JetBlue launched flights at Hartsfield-Jackson International Airport this year, and plans to add more flights next March.
But it hasn’t been easy for the airline to carve out a niche in Atlanta.
The FAA has been investigating an informal complaint filed by JetBlue over its challenges getting gate space it wants in Atlanta, in which the airline accused the airport of “discriminatory” practices that have affected its flights.
Here’s an updated timeline of JetBlue’s history in Atlanta and its return:
- February 18, 2003: JetBlue, a carrier just 3-years-old at the time, announces it plans to launch flights from Atlanta, with daily flights to Long Beach, Calif.

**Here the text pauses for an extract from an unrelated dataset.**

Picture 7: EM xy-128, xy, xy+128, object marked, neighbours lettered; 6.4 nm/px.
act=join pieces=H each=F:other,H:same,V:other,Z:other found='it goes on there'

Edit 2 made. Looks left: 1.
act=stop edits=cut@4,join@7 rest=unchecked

- March 3, 2003: Just two weeks after JetBlue’s announcement, AirTran Airways announces it plans to add two daily flights to Los Angeles International, which sits about 22 miles away from the Long Beach Airport. AirTran announces introductory fares of $99 one way, or $198 round trip.
- March 6, 2003: Three days later, Delta announces it will add more flights to Los Angeles.

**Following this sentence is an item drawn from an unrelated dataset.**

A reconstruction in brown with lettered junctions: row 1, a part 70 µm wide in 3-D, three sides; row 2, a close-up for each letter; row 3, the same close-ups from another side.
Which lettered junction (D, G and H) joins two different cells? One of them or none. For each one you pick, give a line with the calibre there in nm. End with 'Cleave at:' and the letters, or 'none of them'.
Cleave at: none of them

- May 8, 2003: Then-Atlanta Mayor Shirley Franklin christened a JetBlue Airbus A320 with bottles of Coca-Cola before the plane took off for its inaugural route to Long Beach, Calif.

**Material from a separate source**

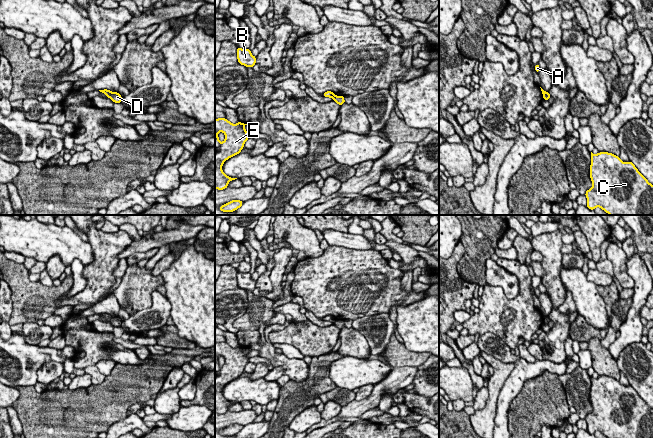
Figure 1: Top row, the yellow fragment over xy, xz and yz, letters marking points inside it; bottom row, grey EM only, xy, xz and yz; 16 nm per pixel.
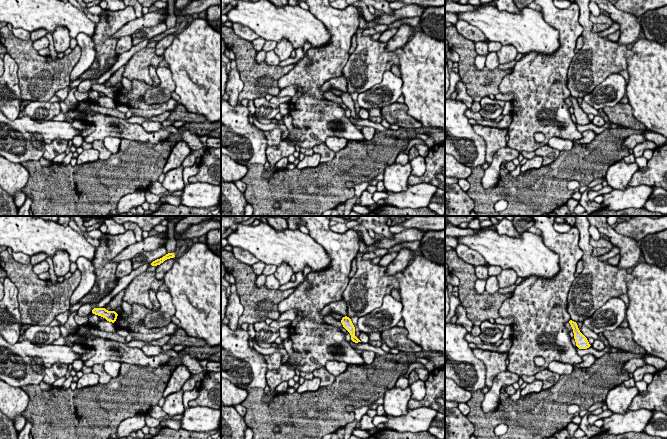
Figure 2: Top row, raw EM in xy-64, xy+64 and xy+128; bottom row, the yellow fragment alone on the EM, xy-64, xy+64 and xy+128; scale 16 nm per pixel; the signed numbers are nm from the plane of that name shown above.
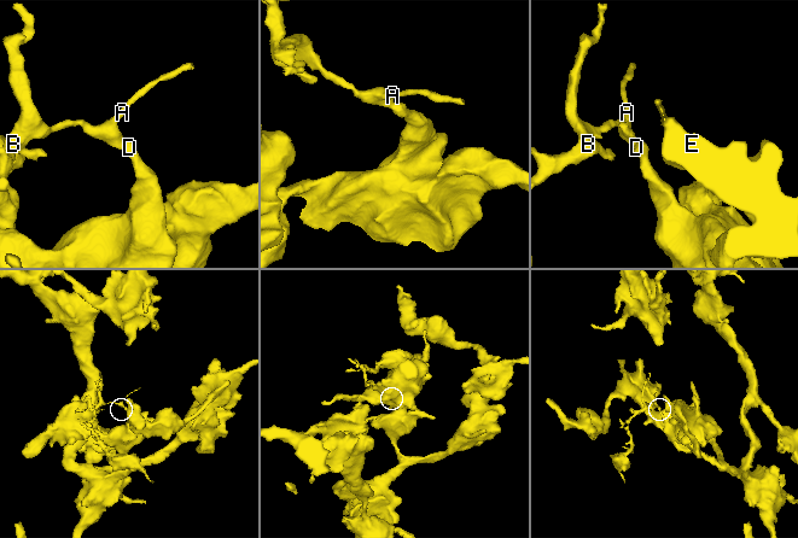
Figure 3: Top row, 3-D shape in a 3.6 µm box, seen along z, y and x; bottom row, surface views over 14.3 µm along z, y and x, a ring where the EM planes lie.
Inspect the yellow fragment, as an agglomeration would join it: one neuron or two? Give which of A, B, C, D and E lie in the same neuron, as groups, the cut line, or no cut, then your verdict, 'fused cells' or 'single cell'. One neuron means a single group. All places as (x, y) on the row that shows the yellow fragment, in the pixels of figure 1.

- June 5, 2003: AirTran launches its Atlanta-Los Angeles flights, becoming the third carrier flying the route.
- October 2003: JetBlue announces it will pull out of Atlanta. “We just thought it was a little crazy, ” said JetBlue’s then-Chief Executive Officer David Neeleman. “It became a kind of a war between AirTran and Delta, ” he said. “We certainly with our cost structure could have stayed in there for a long time just to . . . prove a point, but we’re not into proving points. We’re just into making money.”
- 2011: Southwest completes its acquisition of AirTran Airways, including AirTran’s Atlanta operation.
- July 2016: The Atlanta Journal-Constitution exclusively reports that JetBlue plans to resume Atlanta flights in 2017.
- September 2016: JetBlue announces it plans to launch Atlanta flights March 30, 2017 with a route to Boston. The airline said it will follow that with flights between Atlanta and New York’s John F. Kennedy International Airport, Orlando and Fort Lauderdale later in 2017. The airline announces limited-time introductory one-way fares of $47 on the route.
- Feb. 4, 2017: JetBlue’s vice president of government and airport affairs e-mails Hartsfield-Jackson’s general manager Roosevelt Council to tell him the airline is “frustrated… with uncertainty keeping us from properly preparing for our ATL launch.”
- March 8, 2017: JetBlue writes a letter to the FAA raising concerns about the gates it has been assigned at Hartsfield-Jackson for the planned launch of its flights later this month. JetBlue writes in the letter that it is “in the position of having to decide whether to postpone the March 30 service launch at the airport, which would negatively affect more than 50,000 customers, or proceed in rushed fashion to ready gate and support space that is less optimal from an operational and a commercial perspective.”
- March 30, 2017: JetBlue launches flights in Atlanta with a route to Boston. But gate issues persist.
- June 13, 2017: JetBlue writes a letter to the FAA on a request for informal resolution assistance, outlining its arguments that the city of Atlanta “has taken actions in a manner that is discriminatory against JetBlue’s entrance to ATL,” violating federal grant assurances and having a “thoroughly negative competitive effect on the public served by the world’s busiest airport that is dominated by one carrier.
- June 20, 2017: FAA airport compliance specialist Heather Haney writes to JetBlue saying the informal complaint has been assigned to her for investigation.
- August 2017: JetBlue announces it will add flights to New York, Fort Lauderdale and Orlando from Atlanta starting in March 2018, expanding its presence at Hartsfield-Jackson International Airport.
Hartsfield-Jackson spokesman Reese McCranie said: “There’s no real gate space issue… We will have gates for all of their new flights.” The airport says it will announce new gate assignments early next year.
But JetBlue has said the airport told it that adding more flights “would be challenging — and that JetBlue could be forced to operate 12 flights from three different concourses and spaces — a completely unacceptable and discriminatory outcome.”